The TPON head end 6 is connected to the main telephony network as indicated 
by the arrow 7. The entire head end constituted by the TPON transmitter 1, 
the TPON receiver 2, the sub-carrier multiplexer 5 and the TPON head end 6 
are controlled by a control/network management system indicated generally 
be the reference numeral 8. 
Each of the customer premises includes an optical network unit (ONU) 9 
which comprises a BPON receiver 10 and a TPON sub-system unit 11. The 
video channel information output by the receiver 10 is fed to a television 
12 via a control box 13 (similar to the set-top receiver used to tune 
satellite TV signals). The BPON receiver 10 is an avalanche photodiode 
(APD) of the type described in the above-mentioned article "Broadband 
systems on passive optical networks". The TPON sub-system unit 11 is a 
standard BTS network termination unit of the type described in the 
above-mentioned article "The provision of telephony over passive optical 
networks". This unit 11 includes an optical transmitter (such as a 
Fabry-Perot laser) for transmitting video request signals, telephony and 
other interactive service signals at a wavelength of 1300 nm using a time 
division multiple access (TDMA) transmission technique. The unit 11 also 
includes an optical receiver and an RF amplifier circuit for driving the 
control box 13. 
The TPON sub-system unit 11 includes a demodulator 14 for providing TDM 
TPON signals to the TPON sub-system unit 11. The TDM signals are then 
demultiplexed to drive customer premises equipment (CPE) such as a 
telephone 15. Outgoing (upstream) telephony from the telephone 15 is 
multiplexed by the TPON sub-system unit 11 for TDMA transmission via the 
PON 4 to the TPON receiver 2 at the head end. Upstream video request 
signalling from the customer is passed from the control box 13 to the TPON 
sub-system unit 11, and then back to the head end via the PON 4 and the 
TPON receiver 2. The control box 13 can be controlled via an infra red 
remote control unit 16. 
In use, the head end broadcasts all the information on all 32 sub-carriers 
to all of the associated 256 customers via the PON 3. As mentioned above, 
31 of the sub-carriers carry video channels, telephony and other 
interactive services being provided on the remaining sub-carrier dedicated 
for such services. 
The video channels carried by the remaining 31 sub-carriers are provided by 
a video server 17. The arrangement is such that the network can transmit 
up to 560 video channels simultaneously (assuming each video channel is 
compressed to 2 Mb/s, and each sub-carrier carries 18 video channels). If 
a given subscriber wants to view a particular video film, the necessary 
request is sent to the head end by that customer's control box 13 
(possibly using the remote control unit 16 ), the associated TPON 
sub-system unit 11 and the PON 4. The signalling information is received 
by the TPON receiver 2, and is passed on to the video server 17 via the 
TPON head end 6 and the control system 8. The video server 17 then 
transmits the requested video film on to a spare video channel for 
transmission to that customer together with a control signal which enables 
that customer's control box 13 to receive that video channel. 
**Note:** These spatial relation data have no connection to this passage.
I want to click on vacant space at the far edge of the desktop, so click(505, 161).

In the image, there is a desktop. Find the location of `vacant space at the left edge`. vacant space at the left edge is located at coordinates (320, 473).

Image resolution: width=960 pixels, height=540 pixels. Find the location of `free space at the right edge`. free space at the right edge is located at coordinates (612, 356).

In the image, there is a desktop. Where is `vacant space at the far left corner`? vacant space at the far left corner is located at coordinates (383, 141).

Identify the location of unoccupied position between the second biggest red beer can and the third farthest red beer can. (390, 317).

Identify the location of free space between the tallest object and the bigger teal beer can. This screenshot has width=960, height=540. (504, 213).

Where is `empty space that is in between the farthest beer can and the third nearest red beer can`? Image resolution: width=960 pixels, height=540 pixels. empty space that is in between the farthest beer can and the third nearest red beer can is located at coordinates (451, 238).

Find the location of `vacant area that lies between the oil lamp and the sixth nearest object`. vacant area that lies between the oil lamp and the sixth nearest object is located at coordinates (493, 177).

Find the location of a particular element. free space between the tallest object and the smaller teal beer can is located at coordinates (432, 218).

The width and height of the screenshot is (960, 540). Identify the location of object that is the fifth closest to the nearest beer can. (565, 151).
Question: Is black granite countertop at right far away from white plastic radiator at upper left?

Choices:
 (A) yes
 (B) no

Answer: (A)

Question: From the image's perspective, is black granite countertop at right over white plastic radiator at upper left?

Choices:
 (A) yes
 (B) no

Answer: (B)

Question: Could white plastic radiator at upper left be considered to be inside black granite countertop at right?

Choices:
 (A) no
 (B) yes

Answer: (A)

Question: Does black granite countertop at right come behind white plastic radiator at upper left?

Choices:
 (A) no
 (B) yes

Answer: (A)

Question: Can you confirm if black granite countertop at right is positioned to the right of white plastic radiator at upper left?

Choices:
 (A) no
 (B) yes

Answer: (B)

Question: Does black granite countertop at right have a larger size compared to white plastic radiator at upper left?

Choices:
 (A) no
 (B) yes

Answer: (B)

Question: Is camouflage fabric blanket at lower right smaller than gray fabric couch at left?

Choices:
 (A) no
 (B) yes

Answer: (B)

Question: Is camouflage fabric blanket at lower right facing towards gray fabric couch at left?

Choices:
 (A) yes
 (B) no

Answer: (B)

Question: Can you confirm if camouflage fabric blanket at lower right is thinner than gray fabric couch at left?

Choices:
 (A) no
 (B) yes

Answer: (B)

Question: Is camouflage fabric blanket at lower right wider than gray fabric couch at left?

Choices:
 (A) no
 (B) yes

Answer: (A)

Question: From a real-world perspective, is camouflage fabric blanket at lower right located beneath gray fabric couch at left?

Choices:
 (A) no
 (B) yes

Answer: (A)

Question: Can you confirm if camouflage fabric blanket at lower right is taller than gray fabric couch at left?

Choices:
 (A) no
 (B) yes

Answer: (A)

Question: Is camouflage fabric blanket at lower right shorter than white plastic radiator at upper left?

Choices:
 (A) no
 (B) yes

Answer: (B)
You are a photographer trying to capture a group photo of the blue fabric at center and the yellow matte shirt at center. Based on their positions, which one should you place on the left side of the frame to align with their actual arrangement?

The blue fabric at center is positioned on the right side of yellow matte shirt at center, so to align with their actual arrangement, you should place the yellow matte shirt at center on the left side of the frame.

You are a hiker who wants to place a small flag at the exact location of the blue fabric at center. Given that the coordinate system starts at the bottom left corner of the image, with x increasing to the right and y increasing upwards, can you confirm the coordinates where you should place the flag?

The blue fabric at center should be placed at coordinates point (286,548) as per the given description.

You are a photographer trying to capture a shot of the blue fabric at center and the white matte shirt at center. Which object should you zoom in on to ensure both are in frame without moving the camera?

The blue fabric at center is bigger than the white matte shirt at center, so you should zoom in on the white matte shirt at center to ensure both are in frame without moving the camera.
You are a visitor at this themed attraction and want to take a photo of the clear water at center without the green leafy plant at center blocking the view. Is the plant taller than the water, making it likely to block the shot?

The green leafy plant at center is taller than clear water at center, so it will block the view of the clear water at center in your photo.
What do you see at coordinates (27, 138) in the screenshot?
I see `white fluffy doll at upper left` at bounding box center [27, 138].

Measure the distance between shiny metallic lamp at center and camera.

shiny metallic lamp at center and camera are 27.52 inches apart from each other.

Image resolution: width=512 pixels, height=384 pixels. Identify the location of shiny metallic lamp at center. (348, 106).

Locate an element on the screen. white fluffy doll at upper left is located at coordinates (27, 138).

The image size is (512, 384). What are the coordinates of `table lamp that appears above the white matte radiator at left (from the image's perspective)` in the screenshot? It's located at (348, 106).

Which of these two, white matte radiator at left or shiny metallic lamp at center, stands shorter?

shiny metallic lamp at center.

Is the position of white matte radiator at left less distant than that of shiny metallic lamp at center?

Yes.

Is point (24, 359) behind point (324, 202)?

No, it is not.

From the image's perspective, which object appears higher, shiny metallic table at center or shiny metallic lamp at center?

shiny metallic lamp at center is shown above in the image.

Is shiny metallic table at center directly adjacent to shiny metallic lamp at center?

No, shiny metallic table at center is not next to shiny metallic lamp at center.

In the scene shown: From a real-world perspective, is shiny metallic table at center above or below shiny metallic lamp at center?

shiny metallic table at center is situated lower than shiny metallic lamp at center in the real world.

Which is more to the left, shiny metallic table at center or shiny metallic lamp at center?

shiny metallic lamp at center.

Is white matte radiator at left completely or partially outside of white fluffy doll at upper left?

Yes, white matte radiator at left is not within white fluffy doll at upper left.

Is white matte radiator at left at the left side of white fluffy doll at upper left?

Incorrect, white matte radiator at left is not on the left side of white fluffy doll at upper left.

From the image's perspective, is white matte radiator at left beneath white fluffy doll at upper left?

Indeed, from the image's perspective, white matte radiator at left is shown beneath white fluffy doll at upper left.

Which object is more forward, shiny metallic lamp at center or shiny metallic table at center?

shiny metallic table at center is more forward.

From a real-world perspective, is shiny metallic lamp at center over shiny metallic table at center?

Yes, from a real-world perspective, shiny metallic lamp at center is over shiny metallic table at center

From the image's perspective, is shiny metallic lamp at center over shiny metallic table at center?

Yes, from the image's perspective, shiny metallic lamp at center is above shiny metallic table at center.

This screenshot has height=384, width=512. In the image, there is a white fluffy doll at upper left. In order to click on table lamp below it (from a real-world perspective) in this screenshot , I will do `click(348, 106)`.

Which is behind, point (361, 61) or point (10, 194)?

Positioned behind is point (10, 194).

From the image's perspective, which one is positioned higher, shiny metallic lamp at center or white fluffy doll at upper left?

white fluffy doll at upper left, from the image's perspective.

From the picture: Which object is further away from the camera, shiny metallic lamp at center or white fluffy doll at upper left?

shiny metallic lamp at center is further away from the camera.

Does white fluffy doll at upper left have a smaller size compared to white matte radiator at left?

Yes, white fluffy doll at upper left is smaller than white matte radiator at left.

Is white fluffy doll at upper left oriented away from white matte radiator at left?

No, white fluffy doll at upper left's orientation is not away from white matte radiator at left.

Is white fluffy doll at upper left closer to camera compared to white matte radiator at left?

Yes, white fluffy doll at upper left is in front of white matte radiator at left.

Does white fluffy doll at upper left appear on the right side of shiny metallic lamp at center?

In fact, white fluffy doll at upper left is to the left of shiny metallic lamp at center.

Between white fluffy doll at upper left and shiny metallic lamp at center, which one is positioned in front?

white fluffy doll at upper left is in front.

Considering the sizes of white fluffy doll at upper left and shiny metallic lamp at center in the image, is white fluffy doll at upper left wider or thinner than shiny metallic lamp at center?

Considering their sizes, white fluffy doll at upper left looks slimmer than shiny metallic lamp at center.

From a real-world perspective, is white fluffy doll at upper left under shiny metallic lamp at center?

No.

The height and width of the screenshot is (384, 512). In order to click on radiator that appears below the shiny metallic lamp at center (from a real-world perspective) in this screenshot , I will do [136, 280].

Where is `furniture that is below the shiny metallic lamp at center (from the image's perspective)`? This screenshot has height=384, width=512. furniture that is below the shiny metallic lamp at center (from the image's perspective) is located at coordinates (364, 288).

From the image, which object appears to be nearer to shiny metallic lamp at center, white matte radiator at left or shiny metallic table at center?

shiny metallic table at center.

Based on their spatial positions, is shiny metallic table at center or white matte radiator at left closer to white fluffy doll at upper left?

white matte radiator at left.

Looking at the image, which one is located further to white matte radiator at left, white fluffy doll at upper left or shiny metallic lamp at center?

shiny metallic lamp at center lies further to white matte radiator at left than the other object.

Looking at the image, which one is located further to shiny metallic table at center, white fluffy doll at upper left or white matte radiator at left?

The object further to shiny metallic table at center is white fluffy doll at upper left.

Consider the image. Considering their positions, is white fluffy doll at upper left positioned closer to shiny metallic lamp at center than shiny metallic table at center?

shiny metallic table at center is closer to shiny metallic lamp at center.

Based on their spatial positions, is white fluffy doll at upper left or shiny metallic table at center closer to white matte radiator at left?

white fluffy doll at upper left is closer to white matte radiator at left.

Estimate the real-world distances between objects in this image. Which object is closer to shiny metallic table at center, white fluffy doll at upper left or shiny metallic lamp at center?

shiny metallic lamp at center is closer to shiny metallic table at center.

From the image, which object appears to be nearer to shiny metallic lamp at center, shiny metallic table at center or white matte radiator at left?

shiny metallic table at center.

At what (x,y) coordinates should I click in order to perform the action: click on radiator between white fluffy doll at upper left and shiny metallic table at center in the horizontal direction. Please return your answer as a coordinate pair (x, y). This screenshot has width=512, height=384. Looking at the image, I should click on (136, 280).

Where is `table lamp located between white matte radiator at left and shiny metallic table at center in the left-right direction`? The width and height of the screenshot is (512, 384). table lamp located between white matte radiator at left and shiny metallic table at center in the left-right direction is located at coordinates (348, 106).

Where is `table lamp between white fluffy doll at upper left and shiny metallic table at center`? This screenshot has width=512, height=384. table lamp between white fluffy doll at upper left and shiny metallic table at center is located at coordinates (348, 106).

FIG. 2 shows a modified form of the system shown in FIG. 1, in which the 
two simplex PONs 3 and 4 are replaced by a duplex PON 3'. Accordingly, 
like reference numerals will be used for like parts, and only the 
modifications will be described in detail. In this embodiment, all the 
downstream signalling takes place in exactly the same manner as for the 
embodiment of FIG. 1, that is to say the head end broadcasts all the 
information on all 32 sub-carriers to all of the associated 256 customers 
via the BPON transmitter 1 and the PON 3'. Upstream signalling is, 
however, also carried on the PON 3', with the TPON sub-system unit 11 of 
each customer being connected to its associated fibre via a WDM 18. 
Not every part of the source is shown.